ただ、子供たちが大丈夫だろうかと、そういう心配はある。彼ら彼女らは自分と違って、こういう事態には慣れていないかも知れない。慣れているかも知れない。どっちにしろ、今、彼らは大人もいない部屋で暗闇の中にいる。それはきっと、とても心細いだろう。
そうした理由から特に行く当ての無かった行き先を決め、くるりと踵を返す。
カツン、カツンと暗い中を響く足音を聞きながら、そういえば、停電なんて物は国では日常茶飯事だったと思い出す。今も、四年前も、その前も。
電気代というのは結構かかる。自分の住んでいた宮殿ほどの大きさならばなおのことで、金銭を節約するならまずはそこから。使わない部屋の明かりは完全に消して、場合によっては夜に明かりは全く点けないで、明かりの点灯時間を設定したりして。
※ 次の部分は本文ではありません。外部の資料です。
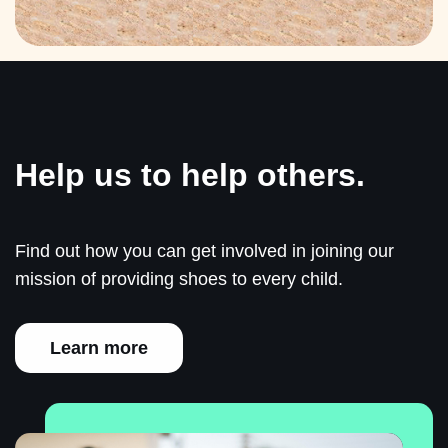
Help us to help others.
Find out how you can get involved in joining our
mission of providing shoes to every child.
Learn more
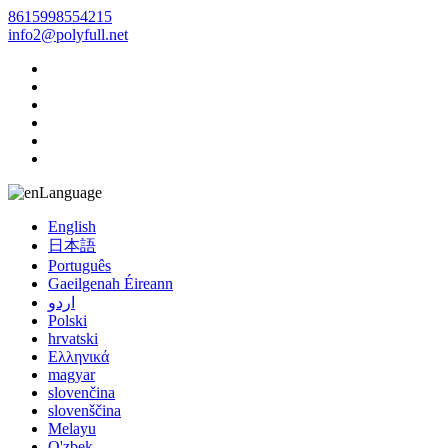
8615998554215
info2@polyfull.net
Language
English
日本語
Português
Gaeilgenah Éireann
اردو
Polski
hrvatski
Ελληνικά
magyar
slovenčina
slovenščina
Melayu
O'zbek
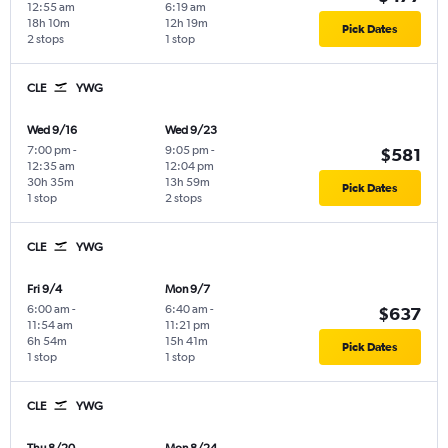
12:55 am
6:19 am
18h 10m
12h 19m
Pick Dates
2 stops
1 stop
CLE
YWG
Wed 9/16
Wed 9/23
7:00 pm
-
9:05 pm
-
$581
12:35 am
12:04 pm
30h 35m
13h 59m
Pick Dates
1 stop
2 stops
CLE
YWG
Fri 9/4
Mon 9/7
6:00 am
-
6:40 am
-
$637
11:54 am
11:21 pm
6h 54m
15h 41m
Pick Dates
1 stop
1 stop
CLE
YWG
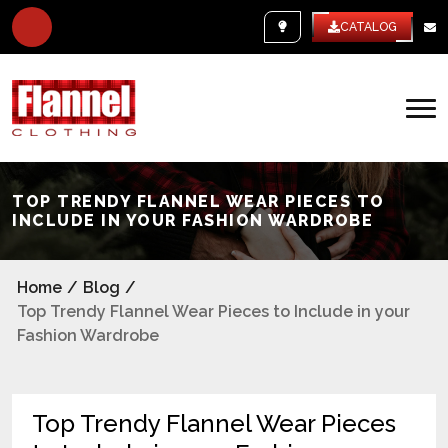
WHITE LABEL
CATALOG
TOP TRENDY FLANNEL WEAR PIECES TO
INCLUDE IN YOUR FASHION WARDROBE
Home
/
Blog
/
Top Trendy Flannel Wear Pieces to Include in your
Fashion Wardrobe
Top Trendy Flannel Wear Pieces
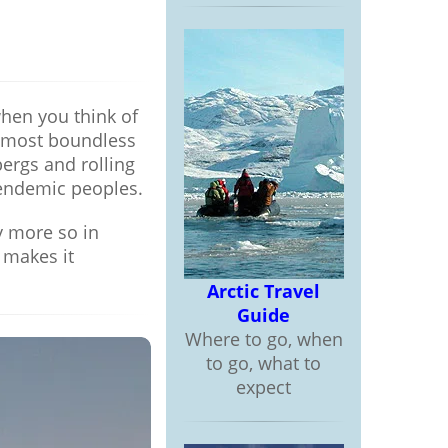
when you think of
 almost boundless
bergs and rolling
 endemic peoples.
y more so in
 makes it
Arctic Travel
Guide
Where to go, when
to go, what to
expect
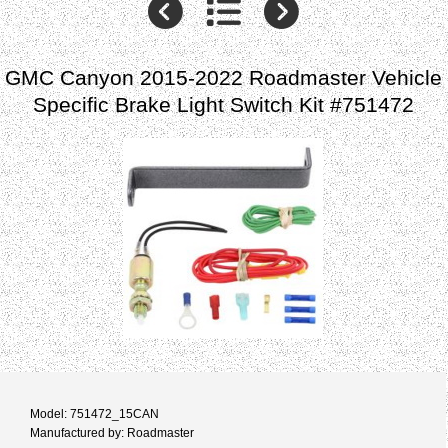
GMC Canyon 2015-2022 Roadmaster Vehicle
Specific Brake Light Switch Kit #751472
Model: 751472_15CAN
Manufactured by: Roadmaster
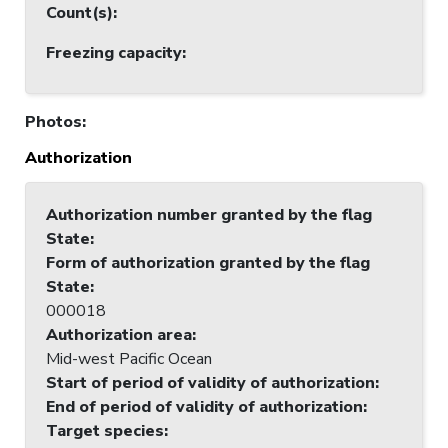
Count(s)
:
Freezing capacity
:
Photos
:
Authorization
Authorization number granted by the flag
State
:
Form of authorization granted by the flag
State
:
000018
Authorization area
:
Mid-west Pacific Ocean
Start of period of validity of authorization
:
End of period of validity of authorization
:
Target species
:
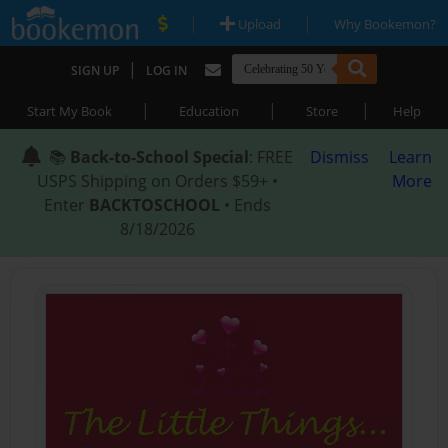
|
|
Upload
Why Bookemon?
|
SIGN UP
LOG IN
|
|
|
Start My Book
Education
Store
Help
📚
Back-to-School Special
: FREE
Dismiss
Learn
USPS Shipping on Orders $59+ •
More
Enter
BACKTOSCHOOL
• Ends
8/18/2026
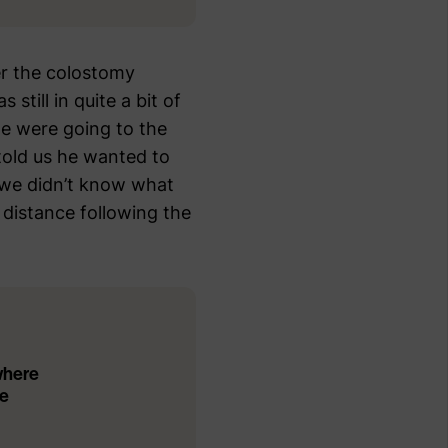
er the colostomy
still in quite a bit of
we were going to the
told us he wanted to
 we didn’t know what
 distance following the
where
he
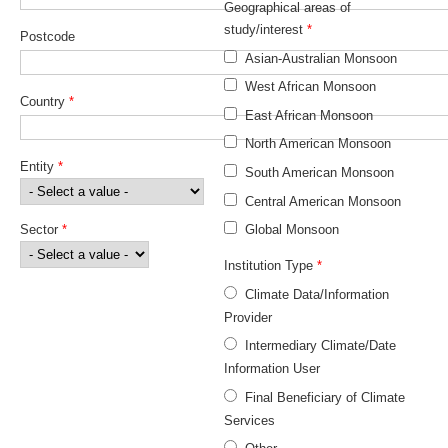
Geographical areas of
study/interest
*
Postcode
WCRP Grand Challenge
Asian-Australian Monsoon
Regional Sea Level Change and Coastal Impacts
West African Monsoon
Country
*
East African Monsoon
Sea Level News
North American Monsoon
Sea Level Events
Entity
*
South American Monsoon
Sea Level Publications
Central American Monsoon
Research papers on Sea Level Change
Sector
*
Global Monsoon
The Context
Institution Type
*
Climate Data/Information
How International CLIVAR works
Provider
Contact Us
Intermediary Climate/Date
Information User
Organization
Final Beneficiary of Climate
Organization Diagram
Services
Scientific Steering Group (SSG)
そうやって電気代を節約してきた。
何分、貧乏だったので。
「あら」
「……貴方、どうしてここにいるの」
そんなことをつらつらと思っていると、曲がり角でばったりと同郷の元侍女と、彼女と一緒にいることの多い組織の幹部と出くわした。
呆れ顔のシーリンに笑って返して、マリナは口を開く。
「ちょっと歩いていたらこうなって……貴方たちは?」
「私たちは他の人たちの様子を見に。本当はクラウスだけが行く予定だったんだけど……懐中電灯がなかったらしくて」
「え?」
その言葉に、マリナはキョトンとした。
停電に懐中電灯なんて、そんなの。
「それ、電池代が勿体ないじゃない」
「私も思ったわ。でも、ここの皆って基本的に懐中電灯がないと停電の中を歩けないらしくって。今日初めて知ったけれど、本当に驚いたわ」
「驚いたわ……って、私も驚くわ、それ。何で見えないの?」
「さぁ。何でかしら」
「……君たちが普通じゃないんだと思うんだが……どうやったらそうなるんだ?」
物言いたげにクラウスが溜息を吐いて、マリナとシーリンは顔を見合わせた。
どうやったら、と言われても。
「普通にしてたらなるわよ、クラウス」
「えぇ。それに電気が止められるのって日常茶飯事でしたから」
「……日常茶飯事?」
「予算が少しでも足りなくなると、容赦なく電気をカットされてしまうんです」
「九時以降は基本的に真っ暗ね。廊下なんて、何かが出てもおかしくないくらいの雰囲気を持っていたわよ?」
「でも、それっていつものことだったわよね、シーリン」
「そうね。あれが日常だったわ。酷いときは水道も止まったんじゃなかったかしら?」
「そういえば。えっと……あの時って、近くの井戸に水を汲みに行ったのよね」
「割と遠かったわよね。あと…」
「……すまない、もういい」
そう言って、カタロン幹部はどこか遠いところを見るような目になった。
どうしたのだろうと思いはしたが、多分訊いても分からないだろうと見当を付け、マリナはシーリンの手を取った。
「ねぇ、良かったら一緒に子供たちの所に行かない?」
「子供たちの?どうして?」
「ほら、暗いと子供って落ち着かないから。一緒にいたら少しでも変わるかと思うの」
「……分かったわ。じゃあ、クラウス、貴方も一緒に」
「…は?」
「だって、暗いと周りが見えないんでしょ?付いてくるしか無いじゃないの」
「それはそうだが……」
「それは良いアイディアね!子供たちもきっと喜んでくれるわ!」
こういうとき、人は多ければ多い方が良い。
手を打って喜んでいると、耳に届いたのは諦めたような溜息だった。
まぁ、アザディスタンとはいえ、まさか電気代どうこうというのはないと思うのです…が……ね。